Anyway they have a sale on their site and ship direct (I'm in the US) for free.
Special deal says get extra 20% off their price in cart after adding code:
5sm3v7j4k2zp
Says sale is good 1/15/2021 to Jan 25th and good on 12v and 24v 3000w models.
That makes the 12v model about $276!

https://reliableinverters.com/colle...ure-sine-wave-inverter?variant=19844490002545
 
I have the 24V/2kW WZRELB. Fine for what it is. I still have it around in case I need emergency power.
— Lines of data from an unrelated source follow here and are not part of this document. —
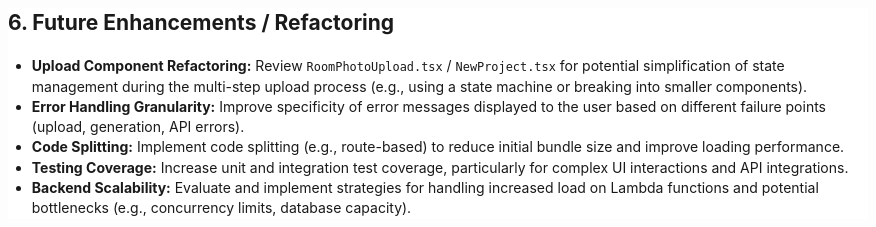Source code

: ## 6. Future Enhancements / Refactoring

*   **Upload Component Refactoring:** Review `RoomPhotoUpload.tsx` / `NewProject.tsx` for potential simplification of state management during the multi-step upload process (e.g., using a state machine or breaking into smaller components).
*   **Error Handling Granularity:** Improve specificity of error messages displayed to the user based on different failure points (upload, generation, API errors).
*   **Code Splitting:** Implement code splitting (e.g., route-based) to reduce initial bundle size and improve loading performance.
*   **Testing Coverage:** Increase unit and integration test coverage, particularly for complex UI interactions and API integrations.
*   **Backend Scalability:** Evaluate and implement strategies for handling increased load on Lambda functions and potential bottlenecks (e.g., concurrency limits, database capacity).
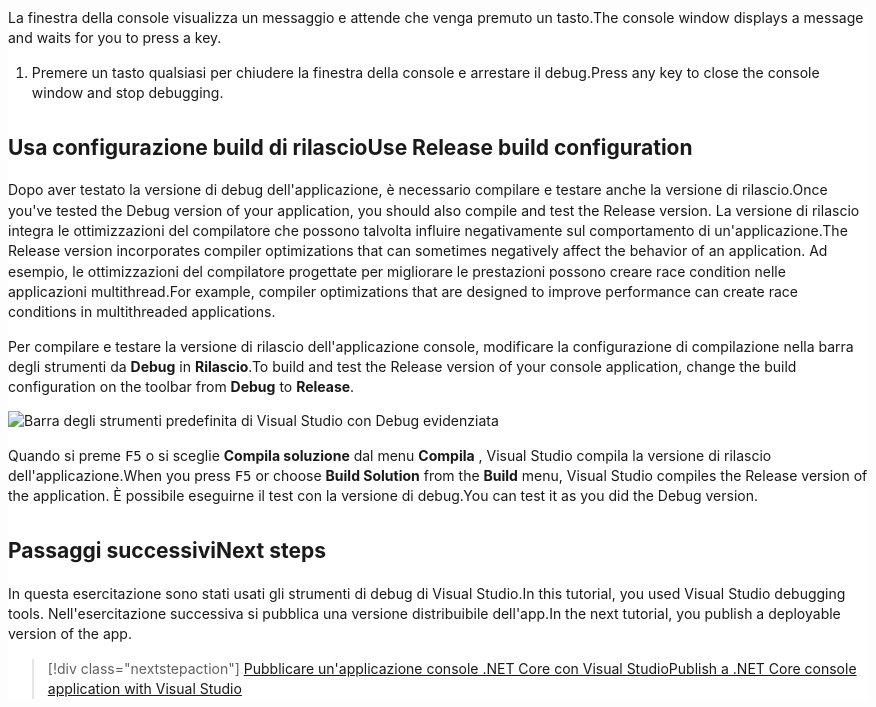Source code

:    <span data-ttu-id="d6c99-210">La finestra della console visualizza un messaggio e attende che venga premuto un tasto.</span><span class="sxs-lookup"><span data-stu-id="d6c99-210">The console window displays a message and waits for you to press a key.</span></span>

1. <span data-ttu-id="d6c99-211">Premere un tasto qualsiasi per chiudere la finestra della console e arrestare il debug.</span><span class="sxs-lookup"><span data-stu-id="d6c99-211">Press any key to close the console window and stop debugging.</span></span>

## <a name="use-release-build-configuration"></a><span data-ttu-id="d6c99-212">Usa configurazione build di rilascio</span><span class="sxs-lookup"><span data-stu-id="d6c99-212">Use Release build configuration</span></span>

<span data-ttu-id="d6c99-213">Dopo aver testato la versione di debug dell'applicazione, è necessario compilare e testare anche la versione di rilascio.</span><span class="sxs-lookup"><span data-stu-id="d6c99-213">Once you've tested the Debug version of your application, you should also compile and test the Release version.</span></span> <span data-ttu-id="d6c99-214">La versione di rilascio integra le ottimizzazioni del compilatore che possono talvolta influire negativamente sul comportamento di un'applicazione.</span><span class="sxs-lookup"><span data-stu-id="d6c99-214">The Release version incorporates compiler optimizations that can sometimes negatively affect the behavior of an application.</span></span> <span data-ttu-id="d6c99-215">Ad esempio, le ottimizzazioni del compilatore progettate per migliorare le prestazioni possono creare race condition nelle applicazioni multithread.</span><span class="sxs-lookup"><span data-stu-id="d6c99-215">For example, compiler optimizations that are designed to improve performance can create race conditions in multithreaded applications.</span></span>

<span data-ttu-id="d6c99-216">Per compilare e testare la versione di rilascio dell'applicazione console, modificare la configurazione di compilazione nella barra degli strumenti da **Debug** in **Rilascio**.</span><span class="sxs-lookup"><span data-stu-id="d6c99-216">To build and test the Release version of your console application, change the build configuration on the toolbar from **Debug** to **Release**.</span></span>

![Barra degli strumenti predefinita di Visual Studio con Debug evidenziata](./media/debugging-with-visual-studio/visual-studio-toolbar-release.png)

<span data-ttu-id="d6c99-218">Quando si preme <kbd>F5</kbd> o si sceglie **Compila soluzione** dal menu **Compila** , Visual Studio compila la versione di rilascio dell'applicazione.</span><span class="sxs-lookup"><span data-stu-id="d6c99-218">When you press <kbd>F5</kbd> or choose **Build Solution** from the **Build** menu, Visual Studio compiles the Release version of the application.</span></span> <span data-ttu-id="d6c99-219">È possibile eseguirne il test con la versione di debug.</span><span class="sxs-lookup"><span data-stu-id="d6c99-219">You can test it as you did the Debug version.</span></span>

## <a name="next-steps"></a><span data-ttu-id="d6c99-220">Passaggi successivi</span><span class="sxs-lookup"><span data-stu-id="d6c99-220">Next steps</span></span>

<span data-ttu-id="d6c99-221">In questa esercitazione sono stati usati gli strumenti di debug di Visual Studio.</span><span class="sxs-lookup"><span data-stu-id="d6c99-221">In this tutorial, you used Visual Studio debugging tools.</span></span> <span data-ttu-id="d6c99-222">Nell'esercitazione successiva si pubblica una versione distribuibile dell'app.</span><span class="sxs-lookup"><span data-stu-id="d6c99-222">In the next tutorial, you publish a deployable version of the app.</span></span>

> [!div class="nextstepaction"]
> [<span data-ttu-id="d6c99-223">Pubblicare un'applicazione console .NET Core con Visual Studio</span><span class="sxs-lookup"><span data-stu-id="d6c99-223">Publish a .NET Core console application with Visual Studio</span></span>](publishing-with-visual-studio.md)
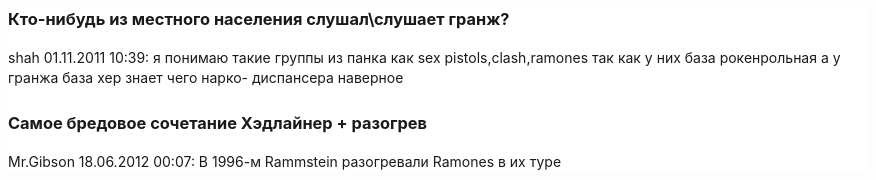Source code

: ### Кто-нибудь из местного населения слушал\слушает гранж?

shah 01.11.2011 10:39:
я понимаю такие группы из панка как sex pistols,clash,ramones так как у них база рокенрольная а у гранжа база хер знает чего нарко- диспансера наверное

### Самое бредовое сочетание Хэдлайнер + разогрев

Mr.Gibson 18.06.2012 00:07:
В 1996-м Rammstein разогревали Ramones в их туре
Consider that those units have no meaningful surge that lasts beyond milliseconds. If you're starting something with an electric motor on it, it may be challenged.
 
I was running a recipricating saw and florescent lamp and charging a rechargeable light while running a slow cooker crockpot on high, didn't phase the 12v 2500w model. Only had it a month though.
 
Non-saw loads were probably less than 500W, so you had 2kW reserve. Recips are among the most friendly electric motor applications with their large mechanical advantage and low rotating mass.

Things like fridge, air compressors or A/C compressors are the brutes. My unit couldn't handle the surge on a 3/4hp jet pump... I didn't realize how beastly the surge was on that due to the high rotating mass of the impeller.
 
Non-saw loads were probably less than 500W, so you had 2kW reserve. Recips are among the most friendly electric motor applications with their large mechanical advantage and low rotating mass.

And brush-type "universal" motor.
And variable-speed trigger.

Variable-speed is (almost) the ultimate "soft-start". It is a chopped piece off the tail of sine wave; optimum would be a reduced-amplitude sine wave for universal motor, reduced frequency and amplitude for 3-phase induction motor.
 
Do people have tricks to help with high draw applications like your well pump? For example can you implement some AC capacitor on the output side of your inverter or something? Sorry if an ignorant question.
 
I have a 48V 2500W unit and it works to my satisfaction as a backup inverter. It does struggle with my 1/2hp garbage disposal but will start it. No problem with the fridge compressor. I would not recommend if you are off-grid and want power 24/7.

One caveat is the live neutral on some units. You can measure 60V line-ground and 60V neutral-ground with 120V line-neutral. I measured this phenomenon on mine. Click here for more conversation.

However when I bonded the neutral to my breaker panel, the inverter still works properly with no smoke emitted. In my (admittedly ignorant) opinion the 60V neutral is merely an ungrounded floating voltage and will not pose a problem.